_Exercise_. Every line below must come back exactly as it stands, with the images omitted.

START Data section

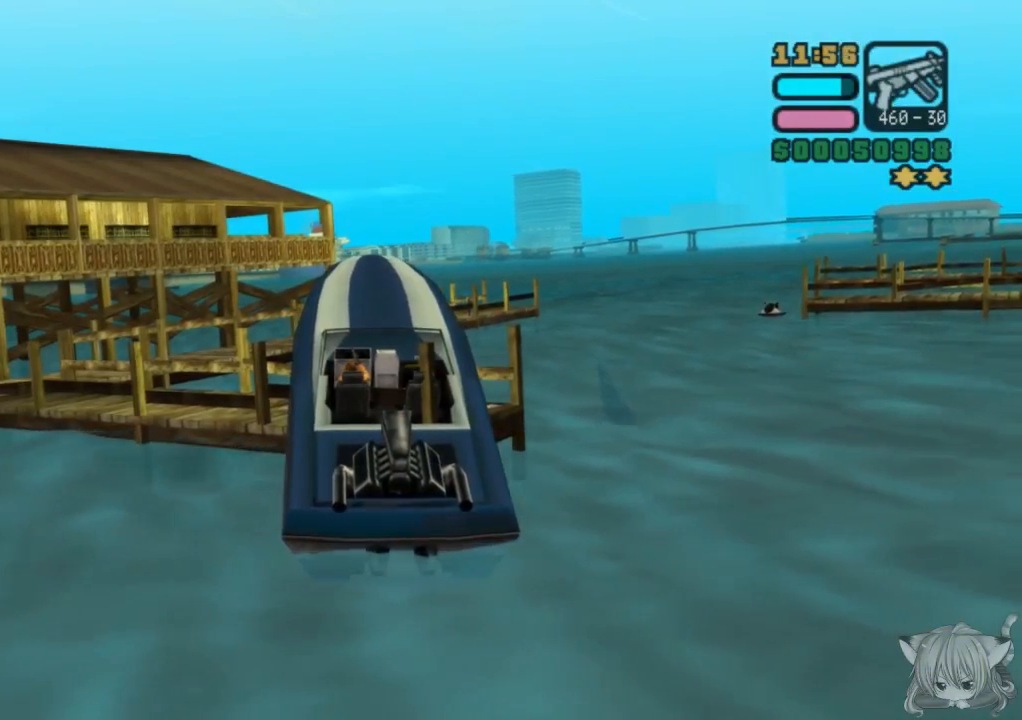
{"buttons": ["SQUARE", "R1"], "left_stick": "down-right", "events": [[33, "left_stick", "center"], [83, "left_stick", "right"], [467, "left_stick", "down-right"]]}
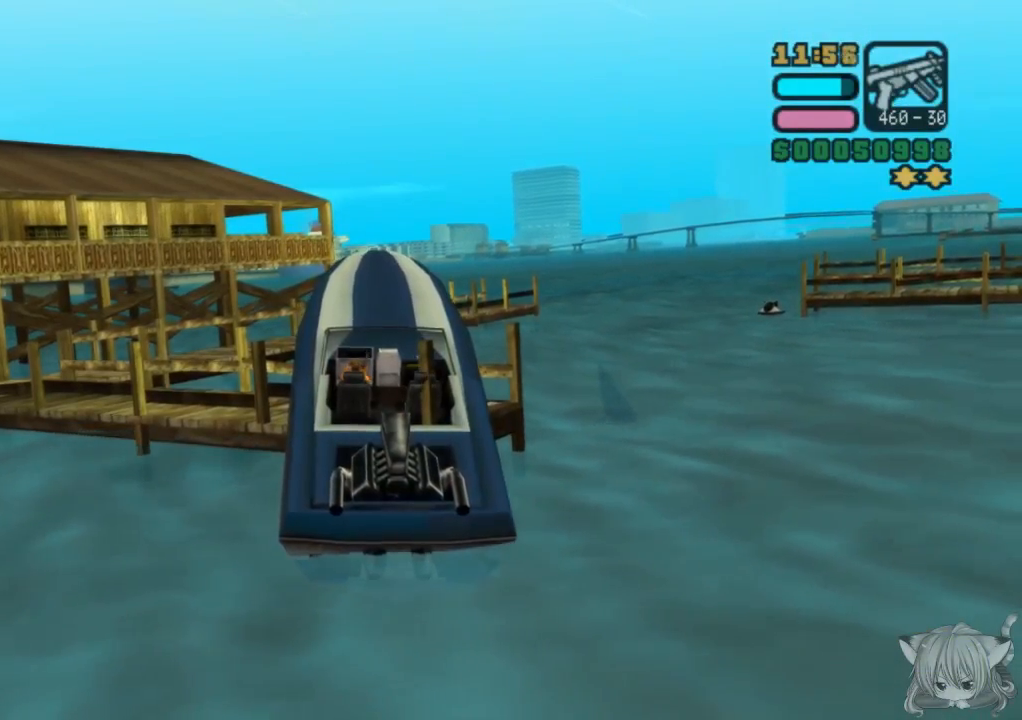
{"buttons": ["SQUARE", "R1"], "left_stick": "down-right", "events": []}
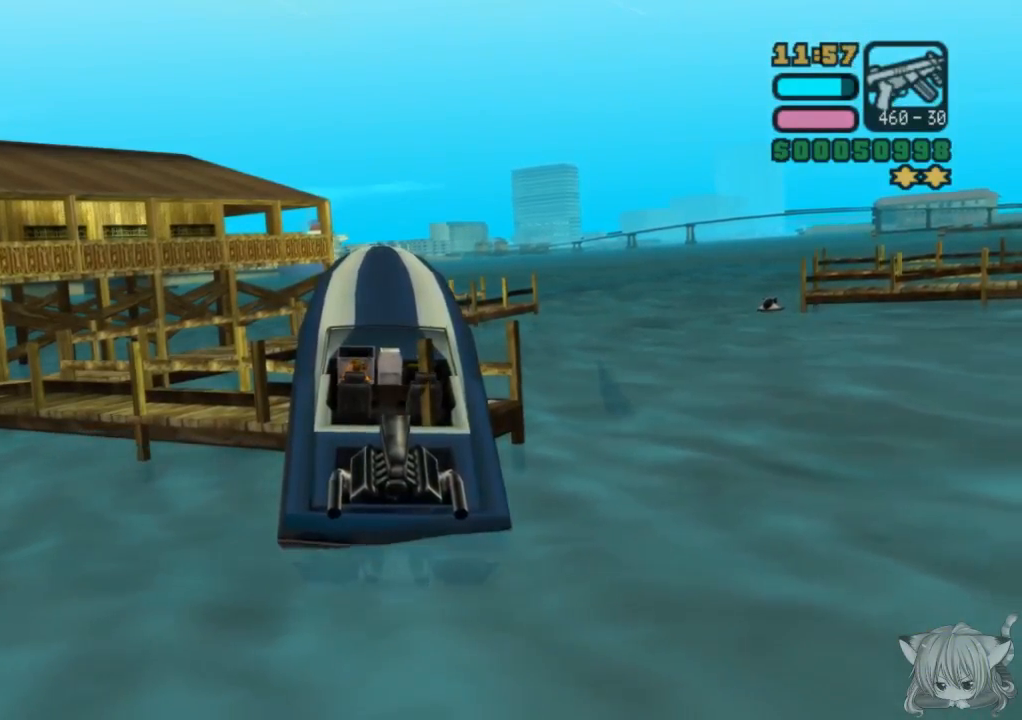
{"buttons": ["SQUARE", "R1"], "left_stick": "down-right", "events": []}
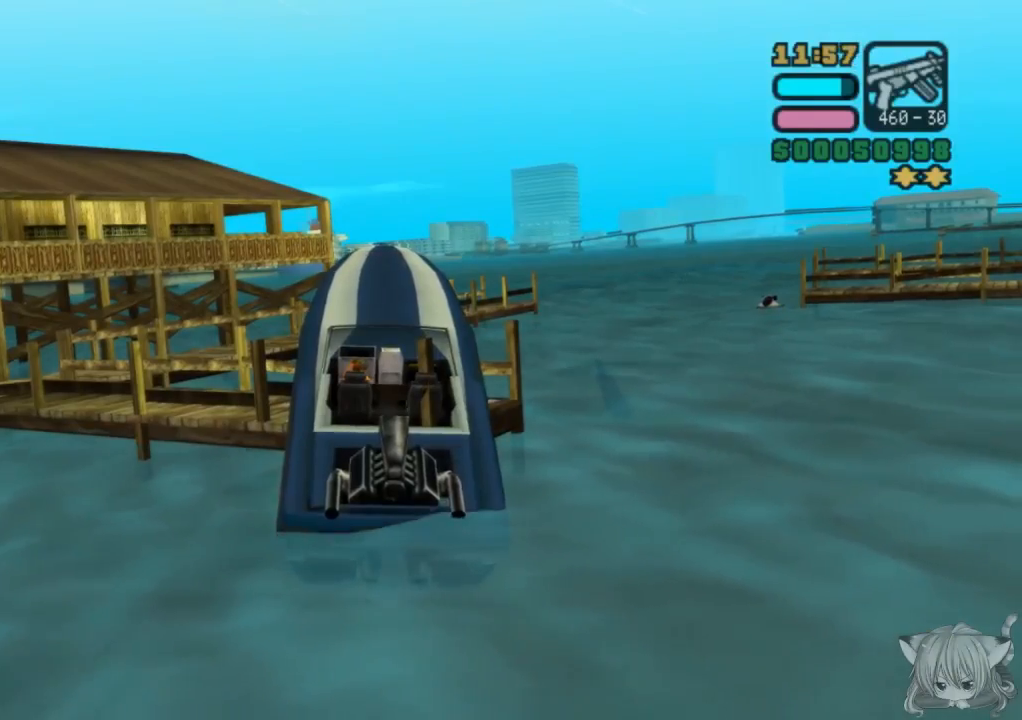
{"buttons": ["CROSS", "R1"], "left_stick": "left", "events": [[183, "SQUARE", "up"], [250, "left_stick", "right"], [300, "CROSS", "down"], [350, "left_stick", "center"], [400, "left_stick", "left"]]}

END Data section

_Result below_.
{"buttons": ["SQUARE", "R1"], "left_stick": "down-right", "events": [[33, "left_stick", "center"], [83, "left_stick", "right"], [467, "left_stick", "down-right"]]}
{"buttons": ["SQUARE", "R1"], "left_stick": "down-right", "events": []}
{"buttons": ["SQUARE", "R1"], "left_stick": "down-right", "events": []}
{"buttons": ["CROSS", "R1"], "left_stick": "left", "events": [[183, "SQUARE", "up"], [250, "left_stick", "right"], [300, "CROSS", "down"], [350, "left_stick", "center"], [400, "left_stick", "left"]]}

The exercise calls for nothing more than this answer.